### PROBLEM DESCRIPTION
Give an exact reproduction of the lines from the one with "right front paw: (709, 423)" to the final line of the entries below, both ends included, and omit the pictures.

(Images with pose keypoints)
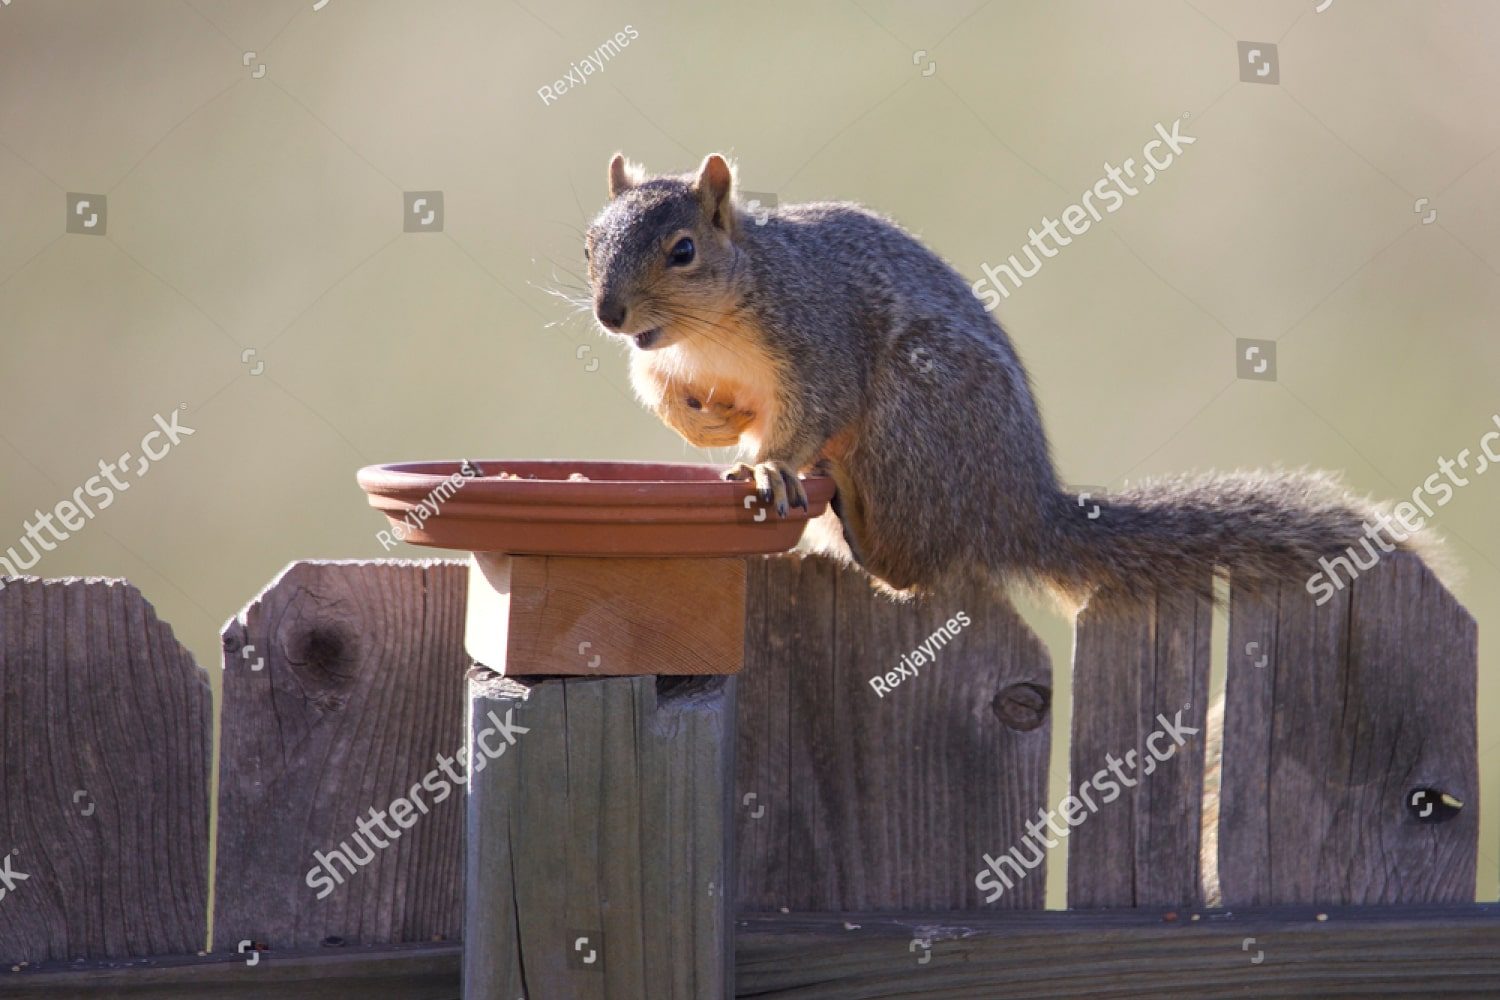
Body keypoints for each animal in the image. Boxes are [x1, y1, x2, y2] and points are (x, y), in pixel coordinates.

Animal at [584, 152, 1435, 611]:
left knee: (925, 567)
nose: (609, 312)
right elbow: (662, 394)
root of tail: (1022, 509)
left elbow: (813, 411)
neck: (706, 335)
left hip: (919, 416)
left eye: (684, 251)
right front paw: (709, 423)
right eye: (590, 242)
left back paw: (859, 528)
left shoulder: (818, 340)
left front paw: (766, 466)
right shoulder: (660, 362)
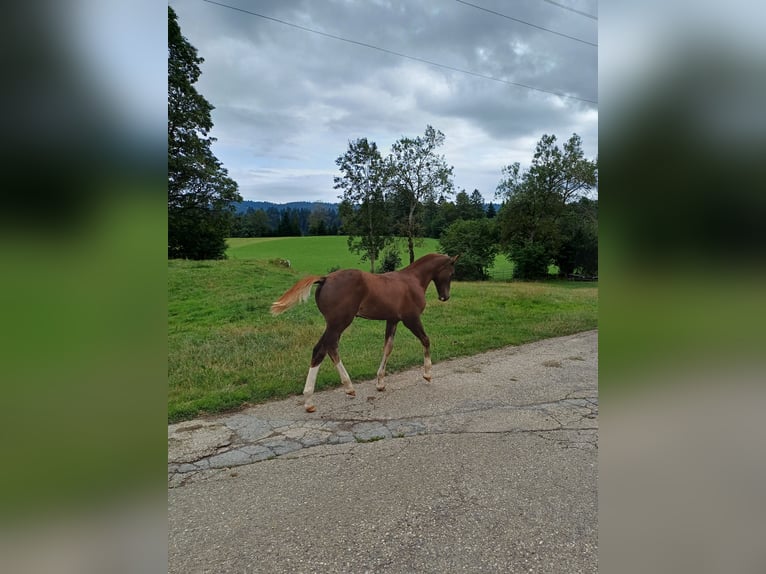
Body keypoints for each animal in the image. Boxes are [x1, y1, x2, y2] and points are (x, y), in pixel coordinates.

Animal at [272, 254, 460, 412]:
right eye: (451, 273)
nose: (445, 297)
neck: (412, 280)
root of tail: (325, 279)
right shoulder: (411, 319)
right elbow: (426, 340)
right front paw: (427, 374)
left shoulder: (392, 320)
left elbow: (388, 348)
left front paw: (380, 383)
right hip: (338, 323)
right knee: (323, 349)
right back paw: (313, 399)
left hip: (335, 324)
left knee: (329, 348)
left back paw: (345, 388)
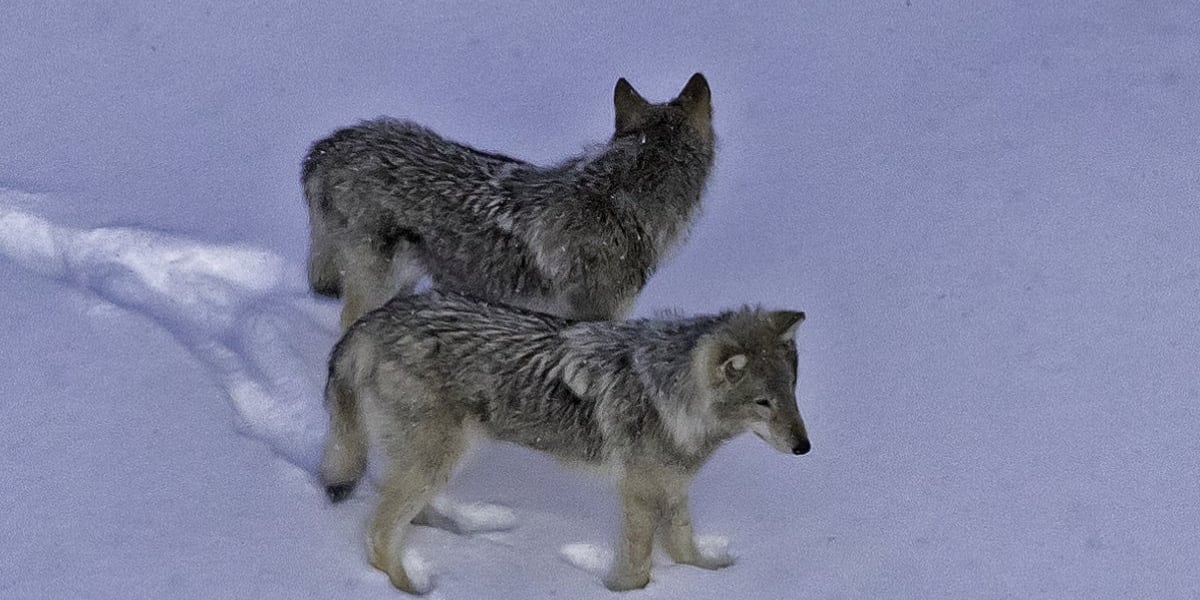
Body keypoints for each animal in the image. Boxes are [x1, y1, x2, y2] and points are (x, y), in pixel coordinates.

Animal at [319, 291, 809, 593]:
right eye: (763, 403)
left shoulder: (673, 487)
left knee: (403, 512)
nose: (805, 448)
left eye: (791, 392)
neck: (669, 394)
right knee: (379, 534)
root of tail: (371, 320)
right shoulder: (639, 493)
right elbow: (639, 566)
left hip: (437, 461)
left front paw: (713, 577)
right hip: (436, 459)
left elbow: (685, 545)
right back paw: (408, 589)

### TASK RESPONSE
right front paw: (709, 423)
right eye: (590, 242)
left back paw: (859, 528)
left shoulder: (818, 340)
left front paw: (766, 466)
right shoulder: (660, 362)
Body keypoints for each animal in the image. Boxes are [x1, y1, x2, y2] and points are (x, y), in pixel coordinates.

Animal at [272, 254, 460, 412]:
right eye: (451, 273)
nose: (445, 297)
neck: (412, 280)
root of tail: (325, 279)
right shoulder: (411, 319)
right elbow: (426, 340)
right front paw: (427, 374)
left shoulder: (392, 320)
left elbow: (388, 348)
left front paw: (380, 383)
right hip: (338, 323)
right knee: (323, 349)
right back paw: (313, 399)
left hip: (335, 324)
left knee: (329, 348)
left back paw: (345, 388)
Body keypoints for each animal in the image. Boxes are [x1, y1, x2, y2] and points are (x, y), in pixel coordinates.

Animal at [319, 291, 809, 593]:
right eye: (763, 403)
left shoulder: (673, 487)
left knee: (403, 512)
nose: (805, 448)
left eye: (791, 392)
neck: (669, 394)
right knee: (379, 534)
root of tail: (371, 320)
right shoulder: (639, 493)
right elbow: (639, 566)
left hip: (437, 461)
left front paw: (713, 577)
right hip: (436, 459)
left elbow: (685, 545)
right back paw: (408, 589)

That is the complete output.